Required work: Give the data again in full, without pictures.

━━━━━━━━━━━━━━━━━━━━━━━━━━━━━━

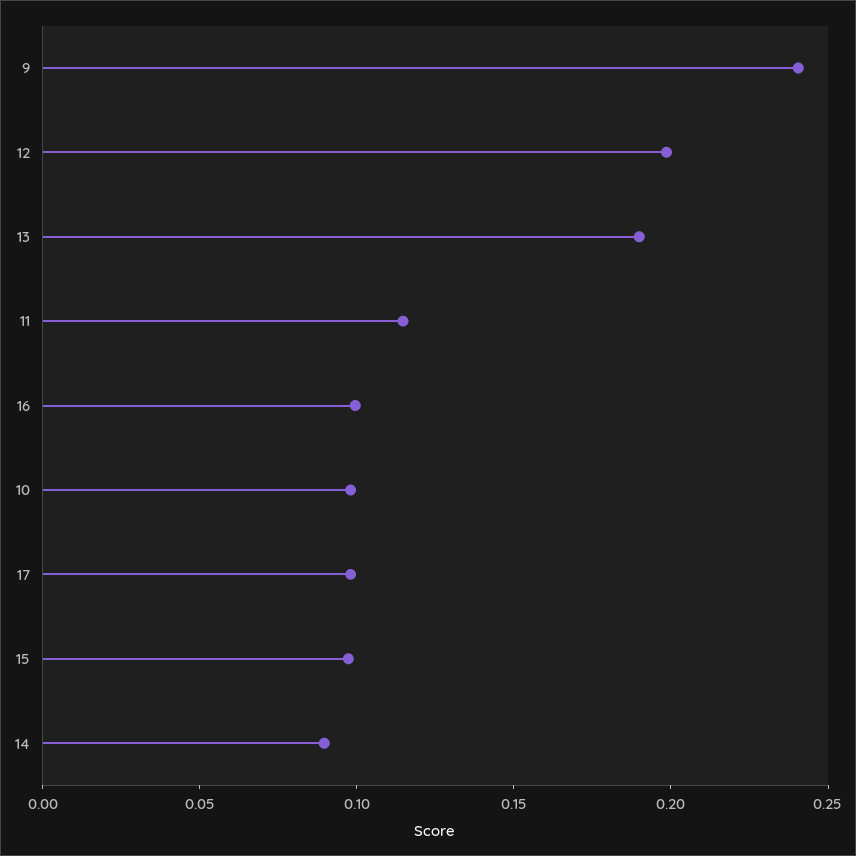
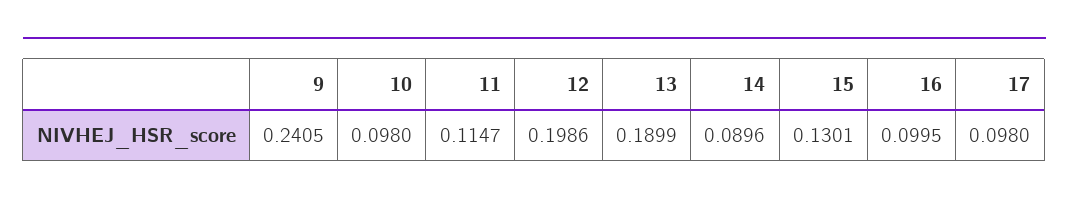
  {
    "9": 0.2405,
    "12": 0.1986,
    "13": 0.1899,
    "11": 0.1147,
    "16": 0.0995,
    "10": 0.098,
    "17": 0.098,
-   "15": 0.1,
+   "15": 0.1301,
    "14": 0.0896
  }

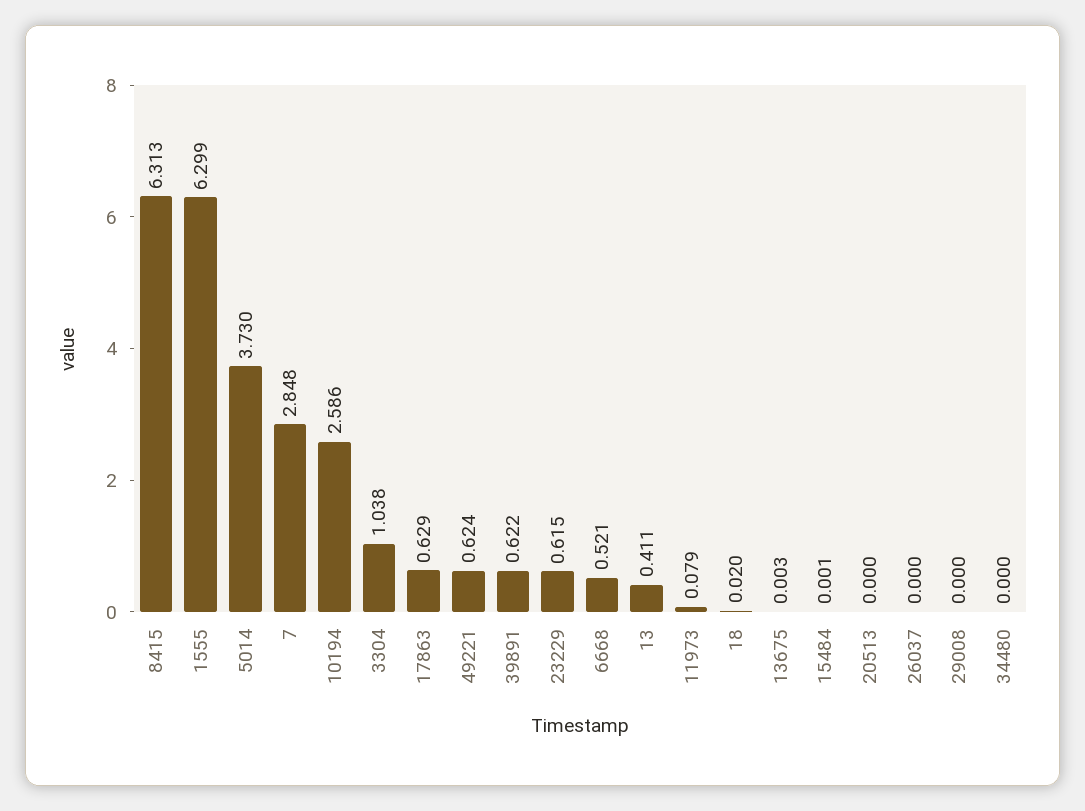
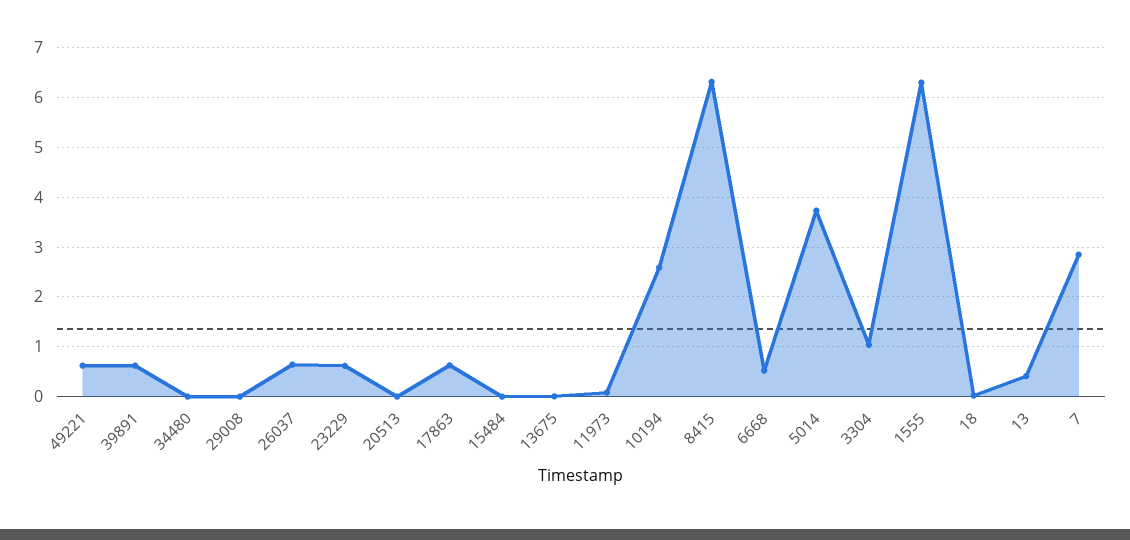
  {
    "8415": 6.313,
    "1555": 6.299,
    "5014": 3.73,
    "7": 2.848,
    "10194": 2.586,
    "3304": 1.038,
    "17863": 0.629,
    "49221": 0.624,
    "39891": 0.622,
    "23229": 0.615,
    "6668": 0.521,
    "13": 0.411,
    "11973": 0.079,
    "18": 0.02,
    "13675": 0.003,
    "15484": 0.001,
    "20513": 0,
-   "26037": 0,
+   "26037": 0.6,
    "29008": 0,
    "34480": 0
  }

━━━━━━━━━━━━━━━━━━━━━━━━━━━━━━

Output below:
  {
    "9": 0.2405,
    "12": 0.1986,
    "13": 0.1899,
    "11": 0.1147,
    "16": 0.0995,
    "10": 0.098,
    "17": 0.098,
-   "15": 0.1,
+   "15": 0.1301,
    "14": 0.0896
  }

  {
    "8415": 6.313,
    "1555": 6.299,
    "5014": 3.73,
    "7": 2.848,
    "10194": 2.586,
    "3304": 1.038,
    "17863": 0.629,
    "49221": 0.624,
    "39891": 0.622,
    "23229": 0.615,
    "6668": 0.521,
    "13": 0.411,
    "11973": 0.079,
    "18": 0.02,
    "13675": 0.003,
    "15484": 0.001,
    "20513": 0,
-   "26037": 0,
+   "26037": 0.6,
    "29008": 0,
    "34480": 0
  }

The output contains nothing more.